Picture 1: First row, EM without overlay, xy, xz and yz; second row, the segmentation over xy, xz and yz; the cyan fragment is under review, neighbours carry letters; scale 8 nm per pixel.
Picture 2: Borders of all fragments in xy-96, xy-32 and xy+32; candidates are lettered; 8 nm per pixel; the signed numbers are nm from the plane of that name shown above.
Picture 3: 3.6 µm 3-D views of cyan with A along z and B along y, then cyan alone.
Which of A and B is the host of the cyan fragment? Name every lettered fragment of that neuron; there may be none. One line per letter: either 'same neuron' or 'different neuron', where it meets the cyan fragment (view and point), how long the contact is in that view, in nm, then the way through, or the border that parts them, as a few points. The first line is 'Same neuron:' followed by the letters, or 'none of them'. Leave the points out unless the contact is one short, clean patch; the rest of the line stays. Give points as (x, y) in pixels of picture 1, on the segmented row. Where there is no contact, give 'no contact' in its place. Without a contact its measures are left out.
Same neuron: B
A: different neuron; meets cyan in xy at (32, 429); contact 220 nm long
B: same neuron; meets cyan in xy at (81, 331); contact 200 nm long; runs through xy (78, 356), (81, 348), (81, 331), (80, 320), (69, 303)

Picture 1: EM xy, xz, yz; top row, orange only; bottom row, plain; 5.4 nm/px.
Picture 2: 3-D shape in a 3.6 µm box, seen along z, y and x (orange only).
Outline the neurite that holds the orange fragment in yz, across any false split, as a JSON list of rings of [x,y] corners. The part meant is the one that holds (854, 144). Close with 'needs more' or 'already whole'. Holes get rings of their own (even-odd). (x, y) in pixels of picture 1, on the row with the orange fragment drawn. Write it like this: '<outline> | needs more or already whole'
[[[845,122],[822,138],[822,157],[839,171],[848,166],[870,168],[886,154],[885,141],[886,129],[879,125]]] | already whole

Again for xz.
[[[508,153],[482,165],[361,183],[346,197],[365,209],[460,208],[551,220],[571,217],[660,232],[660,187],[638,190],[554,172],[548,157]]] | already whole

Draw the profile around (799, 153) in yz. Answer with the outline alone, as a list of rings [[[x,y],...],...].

____________________

Write the material above out once more, exactly as it stands.

-- EXERCISE RESPONSE --
Picture 1: First row, EM without overlay, xy, xz and yz; second row, the segmentation over xy, xz and yz; the cyan fragment is under review, neighbours carry letters; scale 8 nm per pixel.
Picture 2: Borders of all fragments in xy-96, xy-32 and xy+32; candidates are lettered; 8 nm per pixel; the signed numbers are nm from the plane of that name shown above.
Picture 3: 3.6 µm 3-D views of cyan with A along z and B along y, then cyan alone.
Which of A and B is the host of the cyan fragment? Name every lettered fragment of that neuron; there may be none. One line per letter: either 'same neuron' or 'different neuron', where it meets the cyan fragment (view and point), how long the contact is in that view, in nm, then the way through, or the border that parts them, as a few points. The first line is 'Same neuron:' followed by the letters, or 'none of them'. Leave the points out unless the contact is one short, clean patch; the rest of the line stays. Give points as (x, y) in pixels of picture 1, on the segmented row. Where there is no contact, give 'no contact' in its place. Without a contact its measures are left out.
Same neuron: B
A: different neuron; meets cyan in xy at (32, 429); contact 220 nm long
B: same neuron; meets cyan in xy at (81, 331); contact 200 nm long; runs through xy (78, 356), (81, 348), (81, 331), (80, 320), (69, 303)

Picture 1: EM xy, xz, yz; top row, orange only; bottom row, plain; 5.4 nm/px.
Picture 2: 3-D shape in a 3.6 µm box, seen along z, y and x (orange only).
Outline the neurite that holds the orange fragment in yz, across any false split, as a JSON list of rings of [x,y] corners. The part meant is the one that holds (854, 144). Close with 'needs more' or 'already whole'. Holes get rings of their own (even-odd). (x, y) in pixels of picture 1, on the row with the orange fragment drawn. Write it like this: '<outline> | needs more or already whole'
[[[845,122],[822,138],[822,157],[839,171],[848,166],[870,168],[886,154],[885,141],[886,129],[879,125]]] | already whole

Again for xz.
[[[508,153],[482,165],[361,183],[346,197],[365,209],[460,208],[551,220],[571,217],[660,232],[660,187],[638,190],[554,172],[548,157]]] | already whole

Draw the profile around (799, 153) in yz. Answer with the outline alone, as a list of rings [[[x,y],...],...].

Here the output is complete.